This blog is intended to go along with Population: An Introduction to Concepts and Issues, by John R. Weeks, published by Cengage Learning. The latest edition is the 12th (it came out in 2015), but this blog is meant to complement any edition of the book by showing the way in which demographic issues are regularly in the news.

If you are a user of my textbook and would like to suggest a blog post idea, please email me at: john.weeks@sdsu.edu

Thursday, January 11, 2018

Africans Find Work--and Abuse--in the Gulf States

No place on earth is growing more quickly in population terms than sub-Saharan Africa.

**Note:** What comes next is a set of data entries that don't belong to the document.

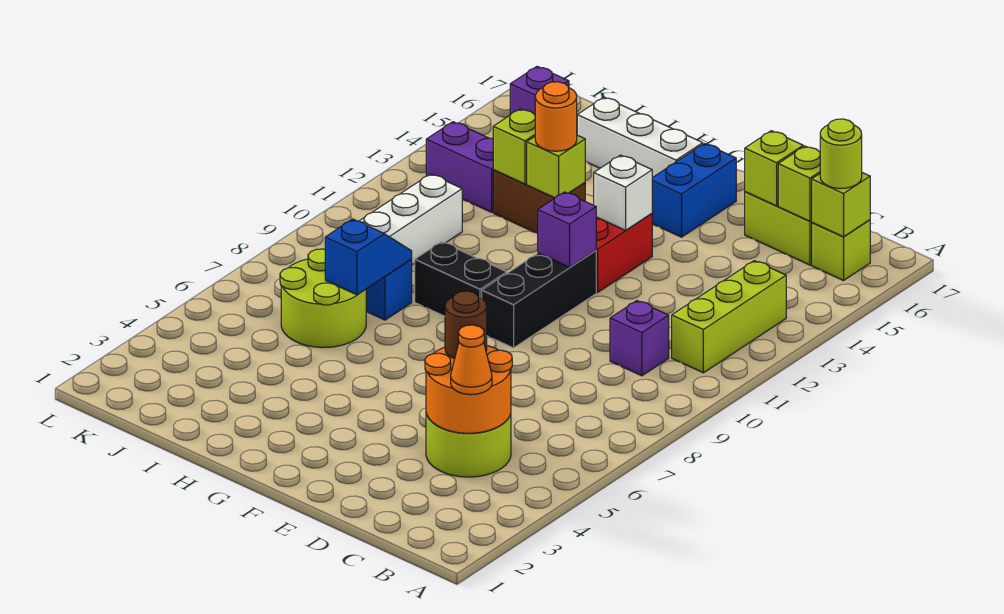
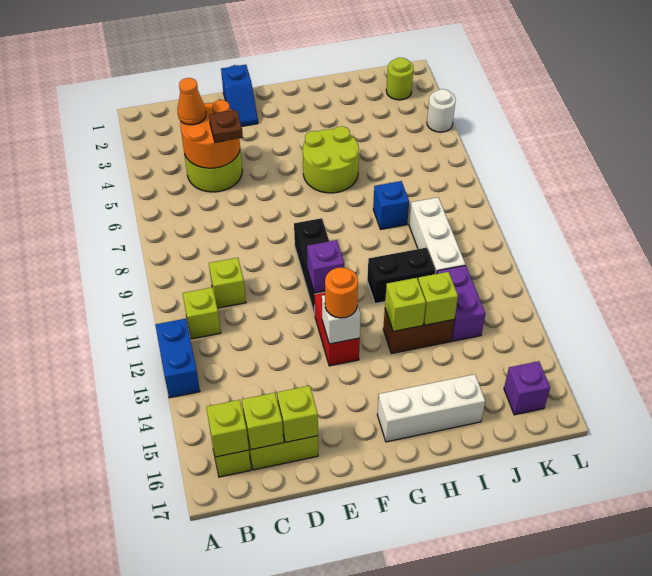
lime brick B11:B13 level 1 -> lime brick B11 level 1
lime round brick B16 level 3 -> lime round brick K2 level 1
purple brick C10 level 1 -> lime brick C10 level 1
brown round brick D5 level 3 -> brown plate D5 level 3
blue brick F15:F16 level 1 -> blue brick A12:A13 level 1
black brick G9:H9 level 1 -> black brick H11:I11 level 1
orange round brick H13 level 3 -> orange round brick F13 level 3
lime round brick I6:J7 level 1 -> lime round brick G5:H6 level 1
blue slope I7:I8 level 2 top 7 -> blue slope E1:E2 level 1 top 1
purple brick J13:K13 level 1 -> purple brick J12:J13 level 1
none -> white round brick L4 level 1

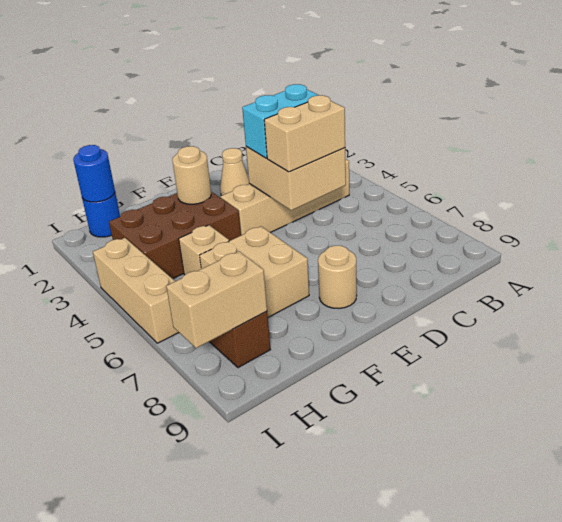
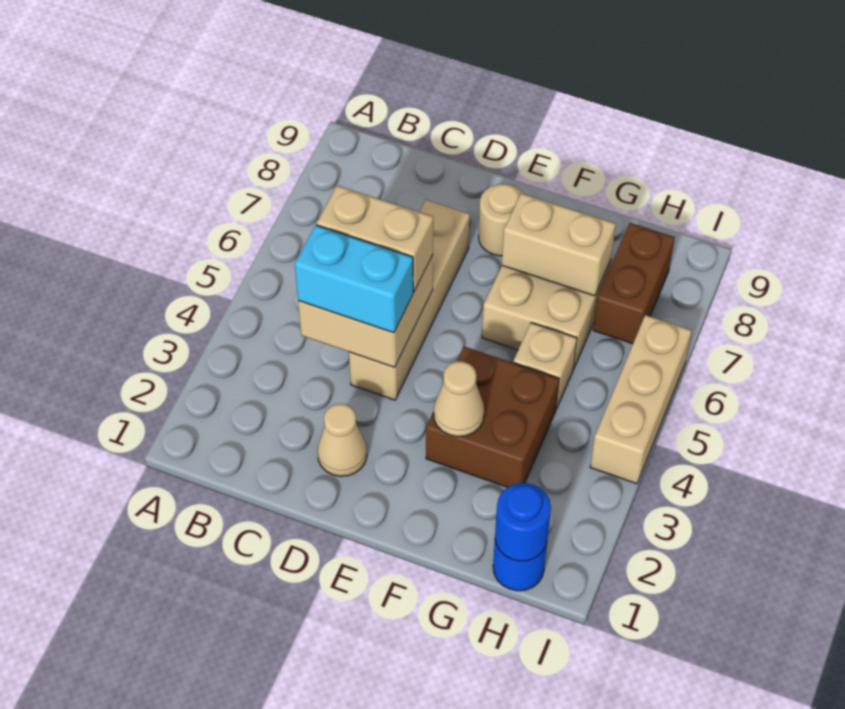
tan brick B4:E4 level 1 -> tan brick D4:D7 level 1
brown brick F3:H4 level 1 -> brown brick F3:G4 level 1
tan round brick F3 level 2 -> tan cone F3 level 2
tan brick H8:I8 level 2 -> tan brick F7:G7 level 2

Importantly, the population growth is outpacing economic growth and youth unemployment is high. This is the major reason why Africans risk their lives trying to cross the Mediterranean to get to Europe. It is also why an increasing number are now finding work in the Gulf states. Two stories this week highlight the issues. The first is from OZY:
While continued international pressure on the UAE, Saudi Arabia and Qatar has managed to improve the working conditions of many South Asian and Southeast Asian migrants, recruitment agencies are now moving on to Africa. Detailed labor statistics are hard to come by in the region, but data from the United Nations Department of Economic and Social Affairs suggests that there are more than 636,000 Sudanese migrants in the Gulf, as well as up to 300,000 Kenyans. Many of the workers flooding the Persian Gulf States are from Somalia, Ethiopia or Uganda — countries with little capacity to guarantee the fair treatment of their citizens abroad.

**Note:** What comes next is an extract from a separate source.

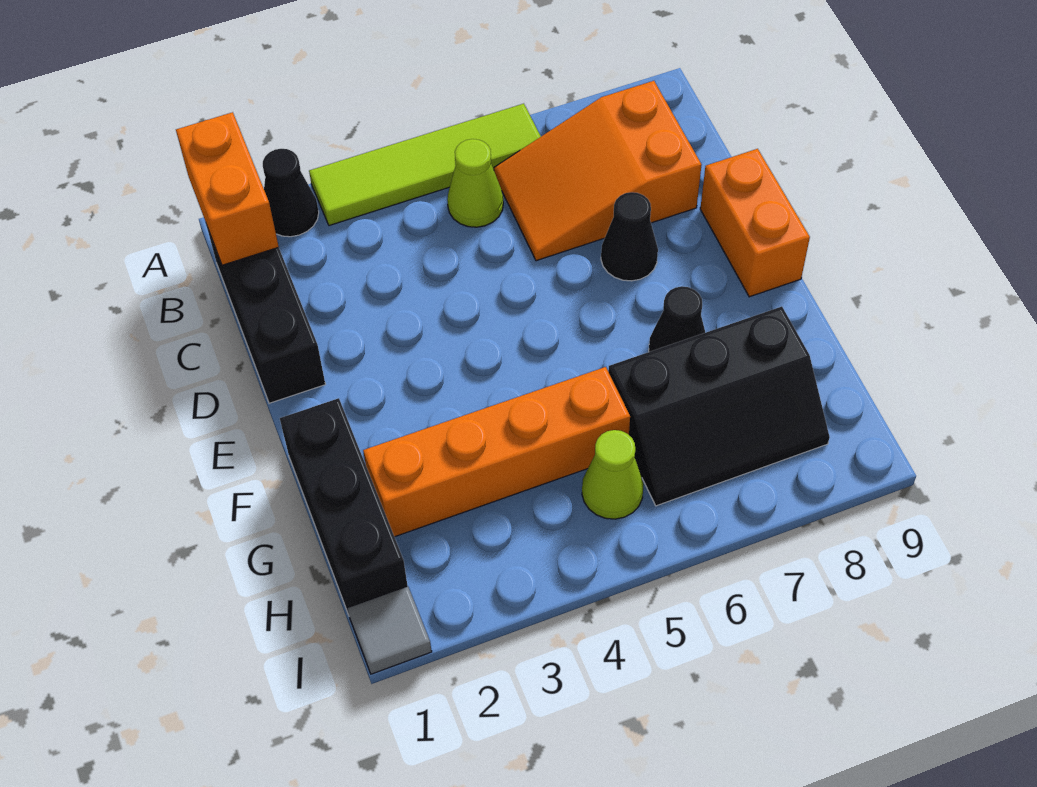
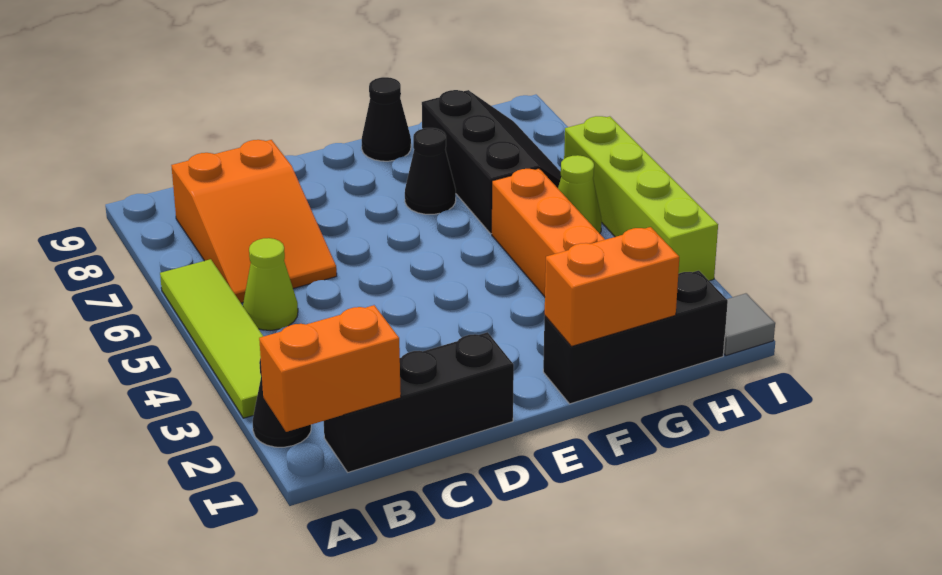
black cone D7 level 1 -> black cone F9 level 1
orange brick D9:E9 level 1 -> orange brick F1:G1 level 2
none -> lime brick I3:I6 level 1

Kenya had, in fact, put a lid on migration to the Gulf states back in 2014 in reaction to numerous stories of abuse and exploitation. But, according to a story from the Thomson Reuters Foundation, Kenya is going to reopen those migrant avenues.
Kenya plans to lift a ban on its citizens working in the Gulf - introduced in 2014 because of abuses - with new safeguards, such as requiring recruitment agencies to pay a security bond so they can repatriate any distressed migrants. But experts fear that the new rules will not protect them amid corruption, greed and desperation for a better life. Lured by the promise of well-paid work and a chance to escape joblessness at home, hundreds of thousands of Kenyans are thought to be employed in the Middle East, sending much-needed remittances to their families every year.

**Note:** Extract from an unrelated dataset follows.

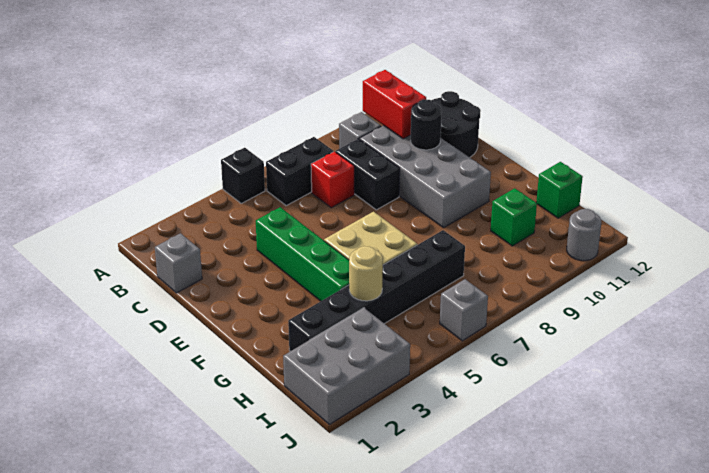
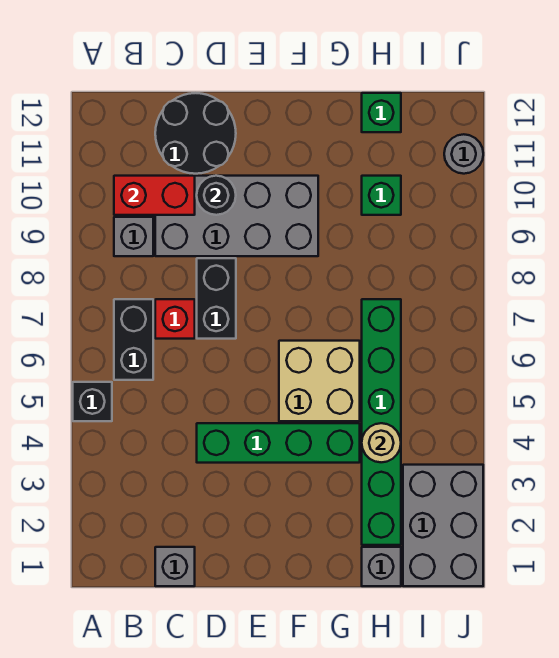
black brick C8:D8 level 1 -> black brick D7:D8 level 1
black brick H2:H7 level 1 -> green brick H2:H7 level 1
grey brick J6 level 1 -> grey brick H1 level 1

Only time will tell if these new policies will limit the abuses. In the meantime, though, there are relatively few options for young people living in these countries with limited economic opportunities. Would global efforts to improve economic development help? Yes, if they are really indigenous efforts, rather than outsiders coming in to exploit the local populations. That is a tricky balance, and report out today from the Migration Policy Institute suggests that using economic development as a way of limiting migration is more complicated than it seems at first blush, and thus may not always have the desired consequences.